The merger will be based on exchange ratios to be approved by the respective shareholders, but according to the range already established in the agreement just announced Cir, industrial holding company of the De Benedetti family that now controls the Espresso group, will have a share of over 40% of the new group. While Fca (FiatChryslerAutomobiles), which now has in its portfolio 77% of Itedi, will own about 16% of the aggregate with the Perrone family that will continue to be a minority shareholder with a stake of 5%. I met the President of CIR, Rodolfo De Benedetti: “Intesa with prestigious shareholders”. Definitive agreements among all the participants in the agreement must still be signed by 30 June 2016 and the merger to take place in the first quarter of 2017.

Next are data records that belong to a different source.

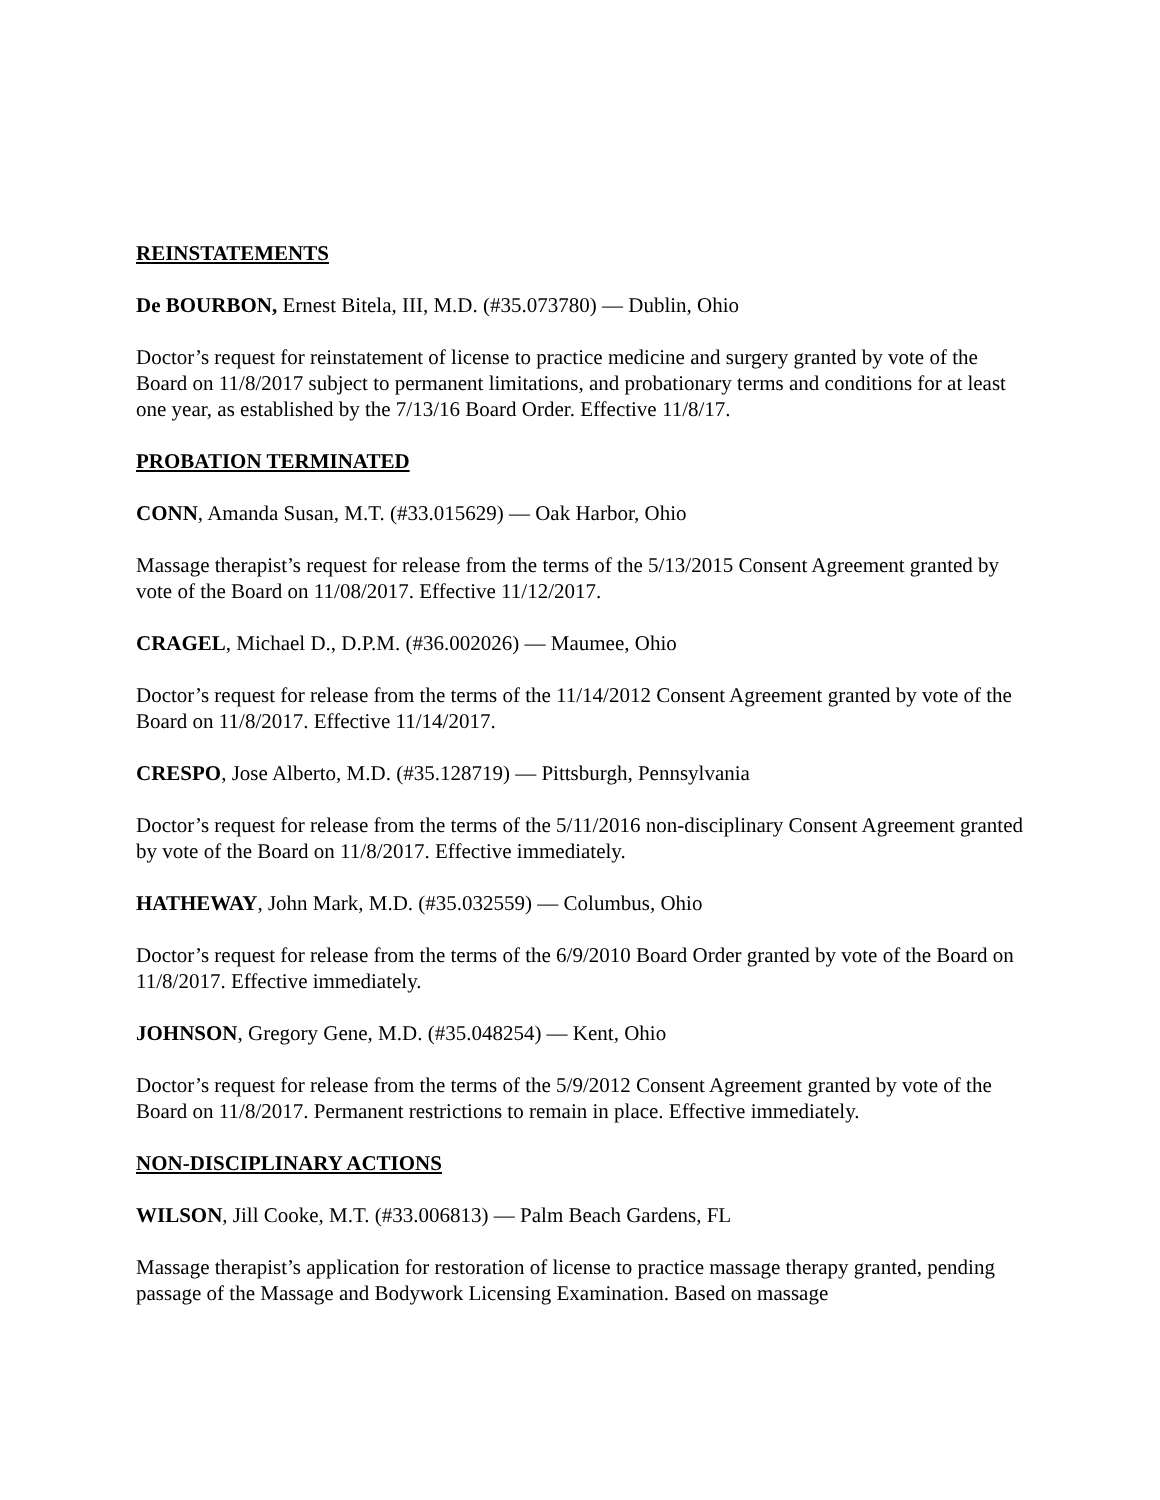REINSTATEMENTS
De BOURBON, Ernest Bitela, III, M.D. (#35.073780) — Dublin, Ohio
Doctor’s request for reinstatement of license to practice medicine and surgery granted by vote of the Board on 11/8/2017 subject to permanent limitations, and probationary terms and conditions for at least one year, as established by the 7/13/16 Board Order. Effective 11/8/17.
PROBATION TERMINATED
CONN, Amanda Susan, M.T. (#33.015629) — Oak Harbor, Ohio
Massage therapist’s request for release from the terms of the 5/13/2015 Consent Agreement granted by vote of the Board on 11/08/2017. Effective 11/12/2017.
CRAGEL, Michael D., D.P.M. (#36.002026) — Maumee, Ohio
Doctor’s request for release from the terms of the 11/14/2012 Consent Agreement granted by vote of the Board on 11/8/2017. Effective 11/14/2017.
CRESPO, Jose Alberto, M.D. (#35.128719) — Pittsburgh, Pennsylvania
Doctor’s request for release from the terms of the 5/11/2016 non-disciplinary Consent Agreement granted by vote of the Board on 11/8/2017. Effective immediately.
HATHEWAY, John Mark, M.D. (#35.032559) — Columbus, Ohio
Doctor’s request for release from the terms of the 6/9/2010 Board Order granted by vote of the Board on 11/8/2017. Effective immediately.
JOHNSON, Gregory Gene, M.D. (#35.048254) — Kent, Ohio
Doctor’s request for release from the terms of the 5/9/2012 Consent Agreement granted by vote of the Board on 11/8/2017. Permanent restrictions to remain in place. Effective immediately.
NON-DISCIPLINARY ACTIONS
WILSON, Jill Cooke, M.T. (#33.006813) — Palm Beach Gardens, FL
Massage therapist’s application for restoration of license to practice massage therapy granted, pending passage of the Massage and Bodywork Licensing Examination. Based on massage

Also there are other important consequences of the agreement between L ‘Espresso and Itedi that have impact on the publishing industry and closely concern the competitor RCS Mediagroup. In a statement issued in closed Fca Stock Exchange announced it would distribute to its shareholders all of their investments in the publishing company to concentrate fully in the automobile business. And therefore, these include those for the participation of 16.7% so far held by Fca in RCS, a company that publishes Corriere della Sera. “This operation was accomplished the role, first by Fiat and then by Fca, a sense of responsibility in the course of over four decades, which has saved the publishing group from bankruptcy on three different occasions, ensuring the financial resources necessary to ensure the independence and thus to preserve its authority, “he wrote in a statement Fca.
the distribution of RCS shares will take place prior to the merger between Express and Itedi and directly involves the partner on relative majority of Exor, the Agnelli financial headed by John Elkann family. Exor will receive its share of RCS, just under 5%, but as of today agrees to sell them on the market: “The sale will be carried out in line with the market practice for similar transactions, on time and in appropriate ways.”
different fate, however, for the 5% of the new group that will be born from the merger between Gruppo Espresso and Itedi and Exor you receive from Fca following the announced deployment. That 5% will become part of an agreement with CIR (which will take more than 40% of the share capital) “in order to support the development of this new business project in the publishing field.”
The Bag throughout the session he exchanged according to rumors that have circulated before dell’ufficializzazione took place in closed markets. The title L’Espresso has been rewarded with a jump of 15.89% while the RCS shares climbed 7.21%. In the morning, the board of directors of the Espresso Group had approved the accounts of 2015, closed with a profit of 17 million, double the 8.5 million recorded in 2014.